Rumors of my death
So the last few weeks have been very busy, and I've been too lazy to take out the camera and take pictures of socks. I'll update you all on the life stuff later, but I have some promises to keep first.
I finished the Knitivity socks. I'm quite pleased with them; I bought four more hanks, and added them to the stash. Haven't knit any of them up yet; they're resting comfortably in the stash. This is after I've worn the socks a couple times (ye gods, I finished them nearly 3 weeks ago, bad blogger), and washed them a couple times, and they're wearing well and the colors are just as bright as when the yarn first arrived.
I've been in a mood lately where I have wanted to knit mainly plain socks. The sock on my left foot here is a sock I started a while back as a sock to stick in my pocket and knit when I had a few minutes in line. But I worked the heel too early and too shallow, and set it aside for probably four or five months because I really didn't want to rip out the heel and reknit it. Well, I was in the right mood a couple weeks back, and I ripped out the heel, and finished the sock very quickly. It's Lang Jawoll, their cotton-wool-nylon blend sock yarn; I bought three bags of ten 50g skeins of it at the Webs tent sale last year -- all marled, one in shades of dark and medium blue, one in shades of blue and white, one in shades of black and white. I like it quite a bit; once I've made a pair of socks from it, I'll probably trade the rest somehow. (Maybe by then I'll be on Ravelry.)
The sock on my right foot is in the red and white pink and white Tofutsies colorway I mentioned before. I really like the visual texture of the marling: the yarn itself is a three-ply, and each ply rotates through about a half-dozen colors. This makes the finished sock visually very interesting. I also found that, despite the tiny appearance of the ball -- honestly, the 100g ball, though it weighed 100g, looked about the size of a 50g ball -- I had plenty of yarn to finish the first sock, and I wound up actually finishing the sock long before I ran out of yarn. I was a little bit irked that there were two spots in the first half-ball where one of the plies was broken and one knot in the half-ball I knit for the first sock, but nobody else I know of seems to have had knot problems.
(Update: there was another knot about a yard into the second half-ball, which wasn't a problem; there was also a knot about 10 rounds from the end of the ribbing, and another one just past where I needed to cut off the yarn for the sewn bind-off.

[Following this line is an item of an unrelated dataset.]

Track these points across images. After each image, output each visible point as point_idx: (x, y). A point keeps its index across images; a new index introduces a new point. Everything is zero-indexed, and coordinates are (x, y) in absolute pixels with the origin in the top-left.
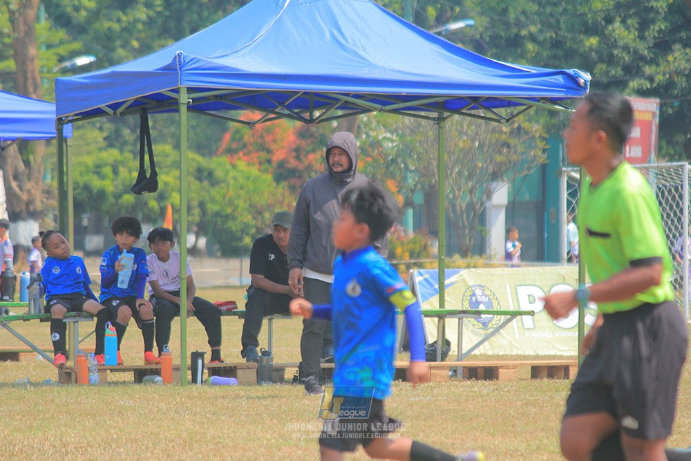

Four knots in a single ball! But just as with the first sock, I had quite a bit more yarn than I needed for the second sock in the pair, too.)
And finally, the current sock pair, intended for Jason. After I put the Knitivity sock yarn in my stash, I told him the next pair of socks I knit would be for him; he could pick any yarn in the stash, and if it was self-patterning he'd get a plain pair, and if it was plain and he wanted to choose a pattern he could do that too. He chose some Regia Strato-Color, colorway number 5747, "Flanell," which is black, dark red, red, mint green, white, and tan, and looks like it might be colors for flannel. (Webs got a lot of Regia Strato-Color last summer, and I bought at least 2 balls of each colorway I liked.)
This is the second pair of socks I've knit back to back recently, which is very unlike me. I thought I had lost my little black book for a few days, so I wanted to knit the second sock in the pair while I remembered what I had done on the first one -- in particular, the mistake design choice I made by making the heel 47 stitches wide when it should have been 45 stitches wide, and all of the math ramifications that fell out of that. The second sock is on the needles right now, and I haven't gotten to the heel, so it was not quite available for the picture.
(And yes, that is his foot in the picture!)
It's been a busy couple weeks for socks.